KLF2 provokes a gene expression pattern that establishes functional quiescent differentiation of the endothelium

• Published in: Blood Vol. 107; no. 11; pp. 4354 - 4363
• Main Authors: Dekker, Rob J., Boon, Reinier A., Rondaij, Mariska G., Kragt, Astrid, Volger, Oscar L., Elderkamp, Yvonne W., Meijers, Joost C.M., Voorberg, Jan, Pannekoek, Hans, Horrevoets, Anton J.G.
• Format: Journal Article
• Language: English
• Published: Washington, DC Elsevier Inc 01.06.2006; The Americain Society of Hematology
• Subjects: Biological and medical sciences; Cell Differentiation - genetics; Cell Movement; Cell Shape; Cells, Cultured; Endothelium, Vascular - cytology; Gene Expression Profiling - methods; Gene Expression Regulation; Genome, Human; Hematologic and hematopoietic diseases; Humans; Kruppel-Like Transcription Factors - physiology; Medical sciences; Umbilical Veins; von Willebrand Factor - analysis; von Willebrand Factor - genetics; Human; Endothelial cell; Regulation(control); Cell differentiation; Gene expression; Lung Kruppel like factor; Endothelium; Gene expression profile
• ISSN: 0006-4971; 1528-0020
• DOI: 10.1182/blood-2005-08-3465

The flow-responsive transcription factor KLF2 is acquiring a leading role in the regulation of endothelial cell gene expression.

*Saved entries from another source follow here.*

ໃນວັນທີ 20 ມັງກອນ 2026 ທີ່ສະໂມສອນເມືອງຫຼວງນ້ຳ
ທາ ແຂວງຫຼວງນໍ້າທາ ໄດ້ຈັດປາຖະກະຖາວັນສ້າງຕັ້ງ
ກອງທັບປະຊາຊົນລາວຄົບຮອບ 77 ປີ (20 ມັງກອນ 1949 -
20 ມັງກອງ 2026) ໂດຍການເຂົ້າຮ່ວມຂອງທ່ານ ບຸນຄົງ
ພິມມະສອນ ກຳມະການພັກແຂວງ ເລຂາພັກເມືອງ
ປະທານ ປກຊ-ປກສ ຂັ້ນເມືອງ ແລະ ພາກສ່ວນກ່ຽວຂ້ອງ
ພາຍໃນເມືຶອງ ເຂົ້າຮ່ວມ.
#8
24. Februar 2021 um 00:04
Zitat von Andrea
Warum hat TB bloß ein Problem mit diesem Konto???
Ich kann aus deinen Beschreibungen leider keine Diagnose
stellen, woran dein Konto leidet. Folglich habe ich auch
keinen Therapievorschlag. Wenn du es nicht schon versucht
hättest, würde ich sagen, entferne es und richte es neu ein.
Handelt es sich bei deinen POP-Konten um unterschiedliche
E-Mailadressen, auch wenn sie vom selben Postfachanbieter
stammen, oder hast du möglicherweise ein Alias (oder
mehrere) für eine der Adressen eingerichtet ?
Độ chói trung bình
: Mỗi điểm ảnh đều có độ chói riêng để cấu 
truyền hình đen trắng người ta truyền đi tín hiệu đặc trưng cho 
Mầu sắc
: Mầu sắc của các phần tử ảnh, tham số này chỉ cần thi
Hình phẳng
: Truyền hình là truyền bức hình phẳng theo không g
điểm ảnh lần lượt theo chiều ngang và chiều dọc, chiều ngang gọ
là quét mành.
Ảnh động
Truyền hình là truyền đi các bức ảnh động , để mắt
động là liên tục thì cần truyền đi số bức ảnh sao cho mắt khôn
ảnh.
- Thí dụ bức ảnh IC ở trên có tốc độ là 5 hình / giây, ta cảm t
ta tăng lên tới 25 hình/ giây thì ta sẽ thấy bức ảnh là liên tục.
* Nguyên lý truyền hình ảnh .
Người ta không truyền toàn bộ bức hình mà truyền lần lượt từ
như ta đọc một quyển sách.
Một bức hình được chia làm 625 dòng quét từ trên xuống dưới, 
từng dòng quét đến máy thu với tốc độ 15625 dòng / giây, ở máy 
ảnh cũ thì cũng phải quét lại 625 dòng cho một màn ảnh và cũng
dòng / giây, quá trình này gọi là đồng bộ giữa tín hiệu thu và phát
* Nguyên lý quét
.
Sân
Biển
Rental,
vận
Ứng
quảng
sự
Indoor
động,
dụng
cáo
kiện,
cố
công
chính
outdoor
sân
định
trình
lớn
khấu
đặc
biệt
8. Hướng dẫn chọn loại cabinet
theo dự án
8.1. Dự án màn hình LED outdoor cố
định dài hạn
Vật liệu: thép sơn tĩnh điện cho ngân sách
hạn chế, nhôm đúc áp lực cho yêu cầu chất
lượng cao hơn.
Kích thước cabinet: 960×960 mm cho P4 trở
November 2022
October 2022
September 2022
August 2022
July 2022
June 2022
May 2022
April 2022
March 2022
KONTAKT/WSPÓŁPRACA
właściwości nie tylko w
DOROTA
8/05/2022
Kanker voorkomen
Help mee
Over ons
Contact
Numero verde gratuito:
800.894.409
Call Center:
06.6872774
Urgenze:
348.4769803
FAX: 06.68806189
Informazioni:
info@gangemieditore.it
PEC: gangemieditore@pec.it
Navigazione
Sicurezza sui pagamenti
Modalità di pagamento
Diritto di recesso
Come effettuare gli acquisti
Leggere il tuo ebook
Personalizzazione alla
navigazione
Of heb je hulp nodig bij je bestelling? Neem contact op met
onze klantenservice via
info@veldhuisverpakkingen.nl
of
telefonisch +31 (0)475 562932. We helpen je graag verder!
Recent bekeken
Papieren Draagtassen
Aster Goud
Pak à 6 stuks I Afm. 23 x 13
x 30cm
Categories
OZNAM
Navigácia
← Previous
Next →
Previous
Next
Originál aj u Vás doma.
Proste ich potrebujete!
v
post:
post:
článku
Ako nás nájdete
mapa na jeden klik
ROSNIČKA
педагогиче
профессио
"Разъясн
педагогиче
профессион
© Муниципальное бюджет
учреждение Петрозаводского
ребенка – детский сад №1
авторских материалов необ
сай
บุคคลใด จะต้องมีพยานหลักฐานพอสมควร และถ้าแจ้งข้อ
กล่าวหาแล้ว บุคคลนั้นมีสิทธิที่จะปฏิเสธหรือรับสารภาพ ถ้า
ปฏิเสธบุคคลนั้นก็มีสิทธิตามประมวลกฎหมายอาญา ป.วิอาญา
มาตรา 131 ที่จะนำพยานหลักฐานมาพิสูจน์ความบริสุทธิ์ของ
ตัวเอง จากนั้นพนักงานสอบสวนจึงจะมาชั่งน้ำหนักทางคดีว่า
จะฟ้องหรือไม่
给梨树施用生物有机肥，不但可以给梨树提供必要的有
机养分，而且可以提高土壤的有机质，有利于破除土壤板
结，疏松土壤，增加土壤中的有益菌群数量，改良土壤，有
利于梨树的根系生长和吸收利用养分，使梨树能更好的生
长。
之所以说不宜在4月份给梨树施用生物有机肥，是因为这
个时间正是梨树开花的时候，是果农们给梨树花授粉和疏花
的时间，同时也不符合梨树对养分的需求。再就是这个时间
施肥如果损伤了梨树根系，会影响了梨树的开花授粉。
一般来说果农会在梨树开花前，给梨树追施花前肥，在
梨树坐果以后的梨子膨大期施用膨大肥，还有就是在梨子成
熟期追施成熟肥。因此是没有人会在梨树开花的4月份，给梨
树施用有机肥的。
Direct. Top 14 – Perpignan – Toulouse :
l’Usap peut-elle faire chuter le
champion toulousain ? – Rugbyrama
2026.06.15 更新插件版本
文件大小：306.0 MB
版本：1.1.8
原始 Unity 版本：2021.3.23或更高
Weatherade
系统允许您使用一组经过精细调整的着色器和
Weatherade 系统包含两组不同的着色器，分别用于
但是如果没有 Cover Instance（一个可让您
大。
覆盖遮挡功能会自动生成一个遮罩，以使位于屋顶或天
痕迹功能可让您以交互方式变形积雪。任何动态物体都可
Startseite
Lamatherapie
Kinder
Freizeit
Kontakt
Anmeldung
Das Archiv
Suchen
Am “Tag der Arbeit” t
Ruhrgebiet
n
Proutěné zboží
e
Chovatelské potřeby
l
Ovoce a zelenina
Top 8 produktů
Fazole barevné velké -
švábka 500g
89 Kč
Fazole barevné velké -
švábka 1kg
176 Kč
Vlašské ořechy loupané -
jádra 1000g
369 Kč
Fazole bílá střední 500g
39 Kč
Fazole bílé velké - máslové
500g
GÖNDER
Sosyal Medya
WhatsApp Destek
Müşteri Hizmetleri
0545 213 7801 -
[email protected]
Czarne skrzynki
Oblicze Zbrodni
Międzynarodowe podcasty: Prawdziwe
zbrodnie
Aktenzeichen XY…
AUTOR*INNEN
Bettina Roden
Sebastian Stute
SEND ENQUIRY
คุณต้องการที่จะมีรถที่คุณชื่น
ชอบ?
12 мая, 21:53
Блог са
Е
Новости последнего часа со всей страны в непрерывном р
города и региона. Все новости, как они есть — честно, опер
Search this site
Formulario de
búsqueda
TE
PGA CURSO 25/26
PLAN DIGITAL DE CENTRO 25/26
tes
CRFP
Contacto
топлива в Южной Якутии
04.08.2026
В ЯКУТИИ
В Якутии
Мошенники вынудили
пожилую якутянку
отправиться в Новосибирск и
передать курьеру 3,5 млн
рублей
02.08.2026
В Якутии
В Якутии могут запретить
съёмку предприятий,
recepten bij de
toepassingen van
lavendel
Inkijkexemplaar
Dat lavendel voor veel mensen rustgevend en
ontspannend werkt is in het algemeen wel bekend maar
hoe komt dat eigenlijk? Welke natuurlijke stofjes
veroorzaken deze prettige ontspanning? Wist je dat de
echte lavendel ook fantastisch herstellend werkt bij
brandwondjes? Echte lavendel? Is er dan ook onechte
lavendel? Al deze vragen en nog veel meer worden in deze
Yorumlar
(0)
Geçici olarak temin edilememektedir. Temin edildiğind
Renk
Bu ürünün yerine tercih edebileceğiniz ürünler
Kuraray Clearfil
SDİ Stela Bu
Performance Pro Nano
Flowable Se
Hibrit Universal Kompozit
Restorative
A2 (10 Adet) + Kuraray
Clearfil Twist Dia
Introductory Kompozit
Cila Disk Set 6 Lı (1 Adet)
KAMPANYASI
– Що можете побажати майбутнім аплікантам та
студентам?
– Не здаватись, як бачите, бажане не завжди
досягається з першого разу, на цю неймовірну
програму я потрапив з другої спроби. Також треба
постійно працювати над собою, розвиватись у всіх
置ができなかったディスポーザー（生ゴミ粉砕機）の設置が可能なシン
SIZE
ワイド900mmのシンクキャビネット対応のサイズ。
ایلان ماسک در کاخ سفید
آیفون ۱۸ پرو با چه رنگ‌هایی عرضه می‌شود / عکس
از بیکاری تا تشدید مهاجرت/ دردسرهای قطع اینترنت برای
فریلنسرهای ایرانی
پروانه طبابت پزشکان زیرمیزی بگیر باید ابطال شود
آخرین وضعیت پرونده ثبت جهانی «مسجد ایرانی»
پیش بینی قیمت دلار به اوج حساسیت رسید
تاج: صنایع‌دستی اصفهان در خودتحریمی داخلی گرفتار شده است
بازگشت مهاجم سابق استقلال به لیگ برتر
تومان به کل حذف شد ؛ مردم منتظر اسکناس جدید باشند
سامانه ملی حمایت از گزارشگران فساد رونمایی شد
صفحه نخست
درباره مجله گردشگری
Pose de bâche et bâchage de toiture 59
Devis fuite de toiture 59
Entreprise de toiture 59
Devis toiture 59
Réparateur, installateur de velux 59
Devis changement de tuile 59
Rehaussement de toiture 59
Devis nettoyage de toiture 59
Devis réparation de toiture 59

A genome-wide microarray expression profiling is described employing lentivirus-mediated, 7-day overexpression of human KLF2 at levels observed under prolonged flow. KLF2 is not involved in lineage typing, as 42 endothelial-specific markers were unaffected. Rather, KLF2 generates a gene transcription profile (> 1000 genes) affecting key functional pathways such as cell migration, vasomotor function, inflammation, and hemostasis and induces a morphology change typical for shear exposure including stress fiber formation. Protein levels for thrombomodulin, endothelial nitric oxide synthase, and plasminogen activator inhibitor type-1 are altered to atheroprotective levels, even in the presence of the inflammatory cytokine TNF-α. KLF2 attenuates cell migration by affecting multiple genes including VEGFR2 and the potent antimigratory SEMA3F. The distribution of Weibel-Palade bodies in cultured cell populations is normalized at the single-cell level without interfering with their regulated, RalA-dependent release. In contrast, thrombin-induced release of Weibel-Palade bodies is significantly attenuated, consistent with the proposed role of VWF release at low–shear stress regions of the vasculature in atherosclerosis. These results establish that KLF2 acts as a central transcriptional switch point between the quiescent and activated states of the adult endothelial cell.